PROBLEM STATEMENT >> The line containing "17: (66, 421)" and every line after it to the end of the records: set those down exactly, without any pictures.

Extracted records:
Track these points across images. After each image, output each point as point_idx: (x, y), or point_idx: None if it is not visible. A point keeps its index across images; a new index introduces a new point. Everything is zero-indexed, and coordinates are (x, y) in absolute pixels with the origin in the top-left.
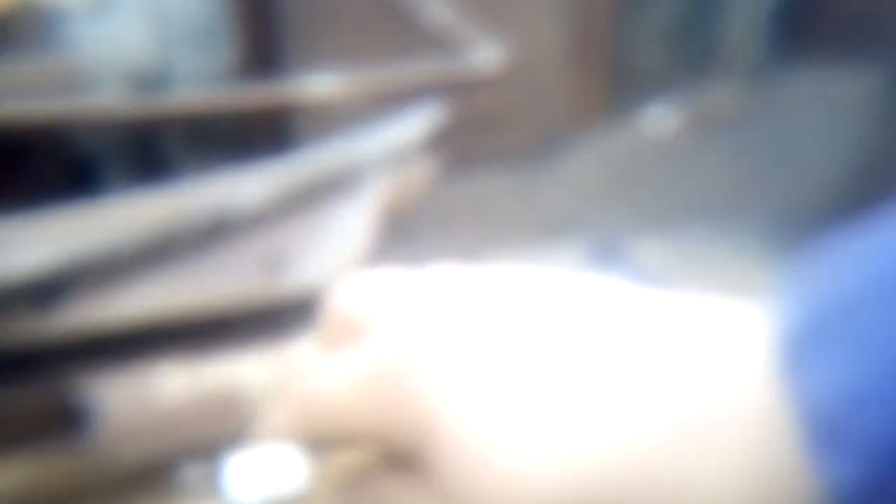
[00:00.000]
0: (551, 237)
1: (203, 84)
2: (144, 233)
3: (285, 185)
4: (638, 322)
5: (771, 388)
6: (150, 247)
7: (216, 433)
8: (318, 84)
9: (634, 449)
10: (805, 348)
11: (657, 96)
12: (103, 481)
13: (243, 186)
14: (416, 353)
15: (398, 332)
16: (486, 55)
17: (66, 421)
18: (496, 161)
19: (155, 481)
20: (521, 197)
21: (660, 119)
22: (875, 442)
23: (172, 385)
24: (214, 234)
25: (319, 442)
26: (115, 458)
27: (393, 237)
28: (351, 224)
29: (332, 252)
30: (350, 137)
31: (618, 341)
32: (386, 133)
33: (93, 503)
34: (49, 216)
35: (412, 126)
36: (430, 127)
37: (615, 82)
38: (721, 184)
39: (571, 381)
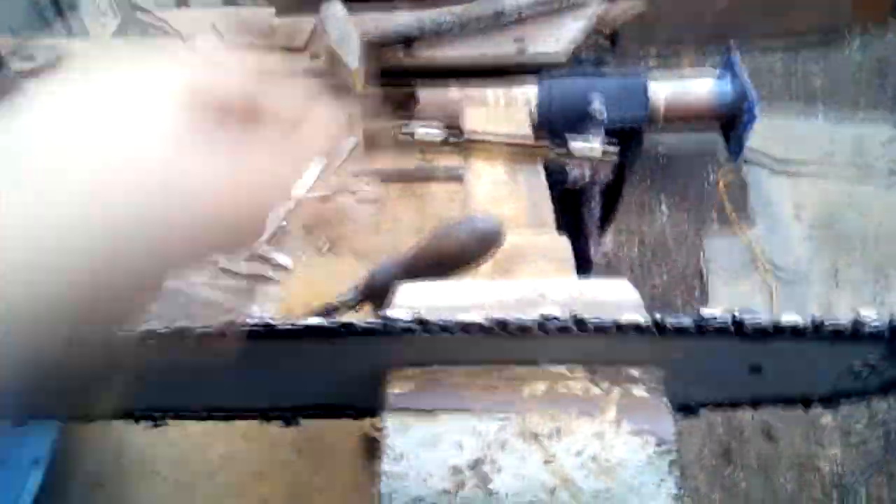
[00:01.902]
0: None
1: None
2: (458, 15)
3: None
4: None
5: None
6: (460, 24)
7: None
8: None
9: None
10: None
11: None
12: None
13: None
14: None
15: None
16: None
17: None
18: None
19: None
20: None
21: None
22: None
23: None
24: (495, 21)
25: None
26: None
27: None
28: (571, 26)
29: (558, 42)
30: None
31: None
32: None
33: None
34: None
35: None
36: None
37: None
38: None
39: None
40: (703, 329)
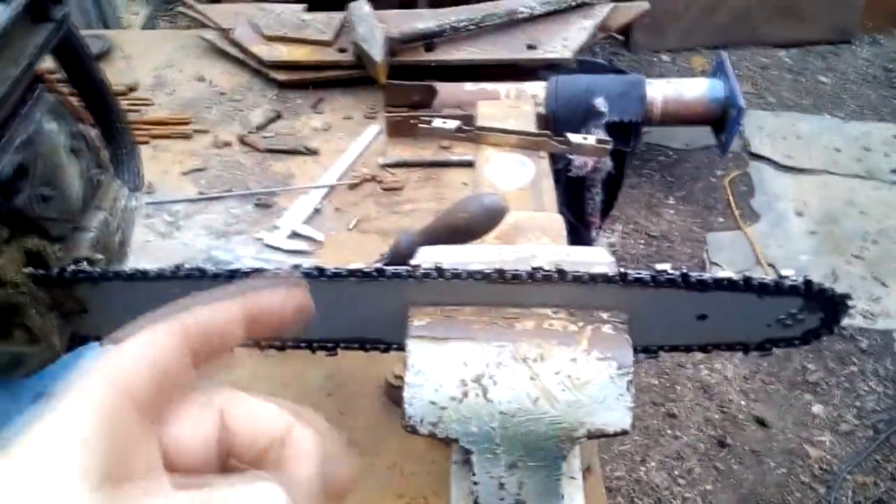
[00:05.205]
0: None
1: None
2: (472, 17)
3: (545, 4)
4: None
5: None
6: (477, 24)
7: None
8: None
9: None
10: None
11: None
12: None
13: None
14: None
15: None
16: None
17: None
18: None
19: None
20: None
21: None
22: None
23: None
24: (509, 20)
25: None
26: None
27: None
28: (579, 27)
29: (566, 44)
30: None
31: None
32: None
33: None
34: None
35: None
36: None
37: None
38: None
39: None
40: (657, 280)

WRITTEN SOLUTION >>
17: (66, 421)
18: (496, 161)
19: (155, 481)
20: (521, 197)
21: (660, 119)
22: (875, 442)
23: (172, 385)
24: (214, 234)
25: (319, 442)
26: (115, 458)
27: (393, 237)
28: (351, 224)
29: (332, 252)
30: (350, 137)
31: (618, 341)
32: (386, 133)
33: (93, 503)
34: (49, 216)
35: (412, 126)
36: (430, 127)
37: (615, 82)
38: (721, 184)
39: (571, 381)
[00:01.902]
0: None
1: None
2: (458, 15)
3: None
4: None
5: None
6: (460, 24)
7: None
8: None
9: None
10: None
11: None
12: None
13: None
14: None
15: None
16: None
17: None
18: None
19: None
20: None
21: None
22: None
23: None
24: (495, 21)
25: None
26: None
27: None
28: (571, 26)
29: (558, 42)
30: None
31: None
32: None
33: None
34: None
35: None
36: None
37: None
38: None
39: None
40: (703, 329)
[00:05.205]
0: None
1: None
2: (472, 17)
3: (545, 4)
4: None
5: None
6: (477, 24)
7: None
8: None
9: None
10: None
11: None
12: None
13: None
14: None
15: None
16: None
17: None
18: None
19: None
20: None
21: None
22: None
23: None
24: (509, 20)
25: None
26: None
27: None
28: (579, 27)
29: (566, 44)
30: None
31: None
32: None
33: None
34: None
35: None
36: None
37: None
38: None
39: None
40: (657, 280)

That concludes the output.